◆ **AIM**
Please rewrite the data below, swapping "top-left" for "upper-left" wherever it occurs and leaving everything else unchanged.

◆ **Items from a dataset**
** BEGIN **
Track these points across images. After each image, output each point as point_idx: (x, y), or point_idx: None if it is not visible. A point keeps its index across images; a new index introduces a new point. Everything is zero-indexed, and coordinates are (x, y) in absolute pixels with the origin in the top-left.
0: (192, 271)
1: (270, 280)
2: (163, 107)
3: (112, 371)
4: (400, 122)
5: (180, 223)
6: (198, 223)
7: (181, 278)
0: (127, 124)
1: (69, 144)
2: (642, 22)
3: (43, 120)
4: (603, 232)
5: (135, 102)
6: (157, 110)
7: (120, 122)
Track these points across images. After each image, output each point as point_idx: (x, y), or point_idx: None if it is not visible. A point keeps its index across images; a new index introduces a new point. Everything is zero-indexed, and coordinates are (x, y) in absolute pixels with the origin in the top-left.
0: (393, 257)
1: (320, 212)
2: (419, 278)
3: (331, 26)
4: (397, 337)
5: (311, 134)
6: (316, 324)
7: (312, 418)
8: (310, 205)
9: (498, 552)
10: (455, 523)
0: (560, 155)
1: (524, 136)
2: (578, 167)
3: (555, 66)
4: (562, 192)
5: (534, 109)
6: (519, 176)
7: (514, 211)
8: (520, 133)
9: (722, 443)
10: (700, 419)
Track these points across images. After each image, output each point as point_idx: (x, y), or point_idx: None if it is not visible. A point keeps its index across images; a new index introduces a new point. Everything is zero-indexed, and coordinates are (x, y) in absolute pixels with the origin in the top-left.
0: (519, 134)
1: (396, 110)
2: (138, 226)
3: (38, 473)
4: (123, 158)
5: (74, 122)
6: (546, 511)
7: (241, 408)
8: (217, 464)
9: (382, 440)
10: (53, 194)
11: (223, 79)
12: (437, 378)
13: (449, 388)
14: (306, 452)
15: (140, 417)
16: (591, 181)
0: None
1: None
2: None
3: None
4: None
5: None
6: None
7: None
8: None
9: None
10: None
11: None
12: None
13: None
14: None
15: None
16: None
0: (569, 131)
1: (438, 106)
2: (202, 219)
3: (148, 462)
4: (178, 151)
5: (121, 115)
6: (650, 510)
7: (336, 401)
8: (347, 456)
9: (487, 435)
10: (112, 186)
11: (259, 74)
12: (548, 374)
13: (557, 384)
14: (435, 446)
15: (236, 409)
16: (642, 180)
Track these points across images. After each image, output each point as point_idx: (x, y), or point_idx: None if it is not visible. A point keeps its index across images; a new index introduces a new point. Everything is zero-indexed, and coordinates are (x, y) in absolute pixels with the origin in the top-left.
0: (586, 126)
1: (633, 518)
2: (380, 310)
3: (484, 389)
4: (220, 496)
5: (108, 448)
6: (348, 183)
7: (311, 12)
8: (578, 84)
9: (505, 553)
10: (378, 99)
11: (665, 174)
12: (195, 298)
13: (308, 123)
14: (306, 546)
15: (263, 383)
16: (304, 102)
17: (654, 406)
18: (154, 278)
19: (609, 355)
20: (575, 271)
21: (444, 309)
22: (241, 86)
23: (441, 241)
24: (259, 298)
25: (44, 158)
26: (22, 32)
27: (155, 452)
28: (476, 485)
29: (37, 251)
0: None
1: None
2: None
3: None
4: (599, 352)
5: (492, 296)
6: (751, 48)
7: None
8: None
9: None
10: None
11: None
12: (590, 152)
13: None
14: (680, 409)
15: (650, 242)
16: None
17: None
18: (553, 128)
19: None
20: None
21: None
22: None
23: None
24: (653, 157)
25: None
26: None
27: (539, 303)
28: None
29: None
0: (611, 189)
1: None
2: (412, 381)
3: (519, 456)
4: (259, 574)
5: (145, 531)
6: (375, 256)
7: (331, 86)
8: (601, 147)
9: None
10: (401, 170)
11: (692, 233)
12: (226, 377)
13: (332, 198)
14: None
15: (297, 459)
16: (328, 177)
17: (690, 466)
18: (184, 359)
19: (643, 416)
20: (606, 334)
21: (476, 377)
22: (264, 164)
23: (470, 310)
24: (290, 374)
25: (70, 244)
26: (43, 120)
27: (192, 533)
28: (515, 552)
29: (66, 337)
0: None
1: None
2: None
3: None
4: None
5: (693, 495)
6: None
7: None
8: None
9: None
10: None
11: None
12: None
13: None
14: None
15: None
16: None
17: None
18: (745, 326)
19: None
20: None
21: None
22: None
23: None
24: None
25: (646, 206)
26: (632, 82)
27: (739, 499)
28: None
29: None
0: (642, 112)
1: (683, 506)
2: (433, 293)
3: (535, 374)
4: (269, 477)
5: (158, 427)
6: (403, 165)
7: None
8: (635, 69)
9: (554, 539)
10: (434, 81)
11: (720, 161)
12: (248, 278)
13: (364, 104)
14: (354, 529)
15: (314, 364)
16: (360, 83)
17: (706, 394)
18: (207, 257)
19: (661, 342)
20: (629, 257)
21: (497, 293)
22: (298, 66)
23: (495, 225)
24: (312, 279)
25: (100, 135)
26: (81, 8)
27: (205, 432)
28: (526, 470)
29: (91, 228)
** END **
◆ **EXPECTED ANSWER**
Track these points across images. After each image, output each point as point_idx: (x, y), or point_idx: None if it is not visible. A point keeps its index across images; a new index introduces a new point. Everything is zero-indexed, and coordinates are (x, y) in absolute pixels with the origin in the upper-left.
0: (192, 271)
1: (270, 280)
2: (163, 107)
3: (112, 371)
4: (400, 122)
5: (180, 223)
6: (198, 223)
7: (181, 278)
0: (127, 124)
1: (69, 144)
2: (642, 22)
3: (43, 120)
4: (603, 232)
5: (135, 102)
6: (157, 110)
7: (120, 122)
Track these points across images. After each image, output each point as point_idx: (x, y), or point_idx: None if it is not visible. A point keeps its index across images; a new index introduces a new point. Everything is zero-indexed, and coordinates are (x, y) in absolute pixels with the origin in the upper-left.
0: (393, 257)
1: (320, 212)
2: (419, 278)
3: (331, 26)
4: (397, 337)
5: (311, 134)
6: (316, 324)
7: (312, 418)
8: (310, 205)
9: (498, 552)
10: (455, 523)
0: (560, 155)
1: (524, 136)
2: (578, 167)
3: (555, 66)
4: (562, 192)
5: (534, 109)
6: (519, 176)
7: (514, 211)
8: (520, 133)
9: (722, 443)
10: (700, 419)
Track these points across images. After each image, output each point as point_idx: (x, y), or point_idx: None if it is not visible. A point keeps its index across images; a new index introduces a new point. Everything is zero-indexed, and coordinates are (x, y) in absolute pixels with the origin in the upper-left.
0: (519, 134)
1: (396, 110)
2: (138, 226)
3: (38, 473)
4: (123, 158)
5: (74, 122)
6: (546, 511)
7: (241, 408)
8: (217, 464)
9: (382, 440)
10: (53, 194)
11: (223, 79)
12: (437, 378)
13: (449, 388)
14: (306, 452)
15: (140, 417)
16: (591, 181)
0: None
1: None
2: None
3: None
4: None
5: None
6: None
7: None
8: None
9: None
10: None
11: None
12: None
13: None
14: None
15: None
16: None
0: (569, 131)
1: (438, 106)
2: (202, 219)
3: (148, 462)
4: (178, 151)
5: (121, 115)
6: (650, 510)
7: (336, 401)
8: (347, 456)
9: (487, 435)
10: (112, 186)
11: (259, 74)
12: (548, 374)
13: (557, 384)
14: (435, 446)
15: (236, 409)
16: (642, 180)
Track these points across images. After each image, output each point as point_idx: (x, y), or point_idx: None if it is not visible. A point keeps its index across images; a new index introduces a new point. Everything is zero-indexed, and coordinates are (x, y) in absolute pixels with the origin in the upper-left.
0: (586, 126)
1: (633, 518)
2: (380, 310)
3: (484, 389)
4: (220, 496)
5: (108, 448)
6: (348, 183)
7: (311, 12)
8: (578, 84)
9: (505, 553)
10: (378, 99)
11: (665, 174)
12: (195, 298)
13: (308, 123)
14: (306, 546)
15: (263, 383)
16: (304, 102)
17: (654, 406)
18: (154, 278)
19: (609, 355)
20: (575, 271)
21: (444, 309)
22: (241, 86)
23: (441, 241)
24: (259, 298)
25: (44, 158)
26: (22, 32)
27: (155, 452)
28: (476, 485)
29: (37, 251)
0: None
1: None
2: None
3: None
4: (599, 352)
5: (492, 296)
6: (751, 48)
7: None
8: None
9: None
10: None
11: None
12: (590, 152)
13: None
14: (680, 409)
15: (650, 242)
16: None
17: None
18: (553, 128)
19: None
20: None
21: None
22: None
23: None
24: (653, 157)
25: None
26: None
27: (539, 303)
28: None
29: None
0: (611, 189)
1: None
2: (412, 381)
3: (519, 456)
4: (259, 574)
5: (145, 531)
6: (375, 256)
7: (331, 86)
8: (601, 147)
9: None
10: (401, 170)
11: (692, 233)
12: (226, 377)
13: (332, 198)
14: None
15: (297, 459)
16: (328, 177)
17: (690, 466)
18: (184, 359)
19: (643, 416)
20: (606, 334)
21: (476, 377)
22: (264, 164)
23: (470, 310)
24: (290, 374)
25: (70, 244)
26: (43, 120)
27: (192, 533)
28: (515, 552)
29: (66, 337)
0: None
1: None
2: None
3: None
4: None
5: (693, 495)
6: None
7: None
8: None
9: None
10: None
11: None
12: None
13: None
14: None
15: None
16: None
17: None
18: (745, 326)
19: None
20: None
21: None
22: None
23: None
24: None
25: (646, 206)
26: (632, 82)
27: (739, 499)
28: None
29: None
0: (642, 112)
1: (683, 506)
2: (433, 293)
3: (535, 374)
4: (269, 477)
5: (158, 427)
6: (403, 165)
7: None
8: (635, 69)
9: (554, 539)
10: (434, 81)
11: (720, 161)
12: (248, 278)
13: (364, 104)
14: (354, 529)
15: (314, 364)
16: (360, 83)
17: (706, 394)
18: (207, 257)
19: (661, 342)
20: (629, 257)
21: (497, 293)
22: (298, 66)
23: (495, 225)
24: (312, 279)
25: (100, 135)
26: (81, 8)
27: (205, 432)
28: (526, 470)
29: (91, 228)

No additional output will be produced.